Amnesty International issued a statement on February 1 calling on the Sri Lankan government to end the attacks on journalists, political activists and human rights defenders. It noted that opposition supporters and journalists had been arrested and several prominent editors had received death threats in a “serious clampdown on freedom of expression”. Amnesty International has a list of 56 journalists who face serious threats.

 

Media Minister Anura Priyadarshana Yapa dismissed criticisms, saying: “So far I have not received any complaints. No media group has contacted me to complain, especially after the elections.

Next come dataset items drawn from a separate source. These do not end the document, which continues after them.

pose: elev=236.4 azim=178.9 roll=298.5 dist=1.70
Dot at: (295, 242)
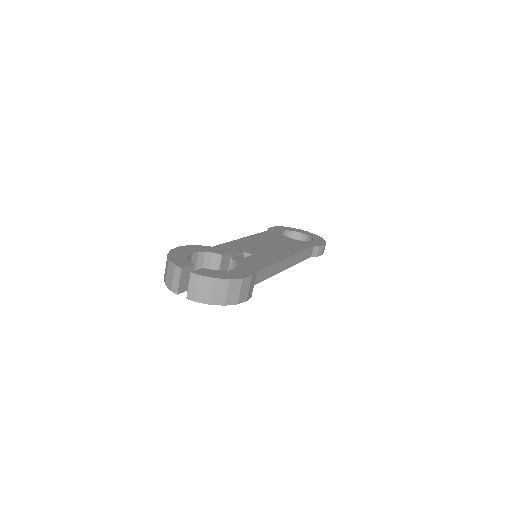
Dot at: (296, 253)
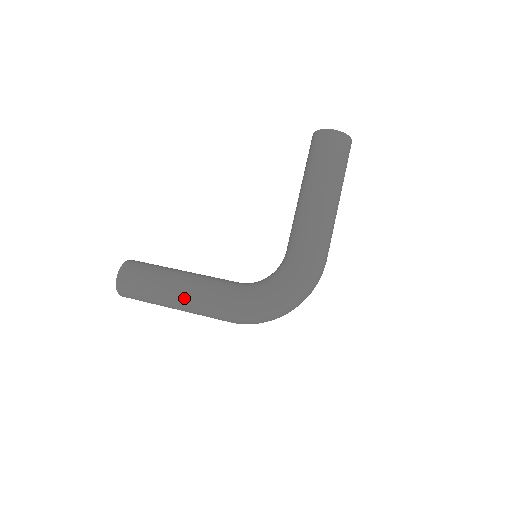
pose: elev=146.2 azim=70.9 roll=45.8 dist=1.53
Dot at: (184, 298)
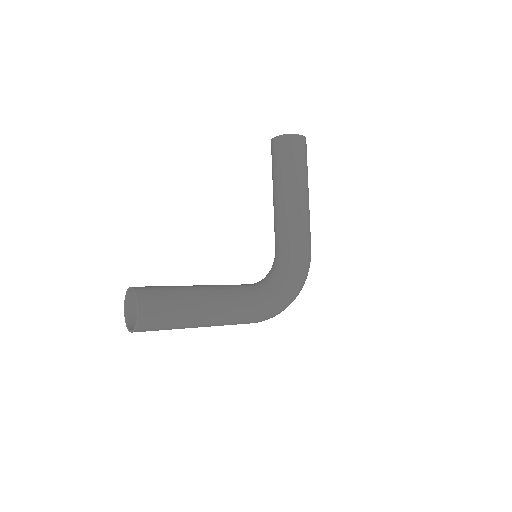
Dot at: (219, 314)
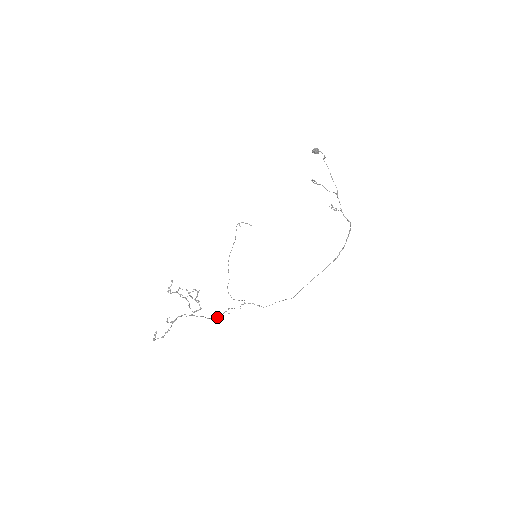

I saw a statement by Human Rights Watch but they should contact me directly.” The government, however, has been directly involved in shutting down the offices of the Lankaenews website and the pro-JVP newspaper, Lanka. Lankaenews journalist Prageeth Eknaligoda has disappeared and Lanka editor Chandana Sirimalwatta was detained by police last Saturday.

 

The bitter infighting in the Colombo political establishment following the presidential election underscores the country’s deep-going economic and social crisis. While sharp tactical differences exist between the government and opposition particularly over foreign policy, Rajapakse and Fonseka share the same essential program. Both were responsible for the ruthless communal war that ended with the defeat of the Liberation Tigers of Tamil Eelam last May. They are equally determined to impose new burdens on working people.

 

In the course of the election campaign, the Socialist Equality Party insisted that the working class should place no faith in either section of the ruling class. In the face of any major struggle by workers to defend their rights, the two factions would rapidly bury their differences to join forces against working people. The outburst of violence in workplaces is a clear warning that workers have to being organise independently of all sections of the bourgeoisie on the basis of a program to refashion society on socialist lines.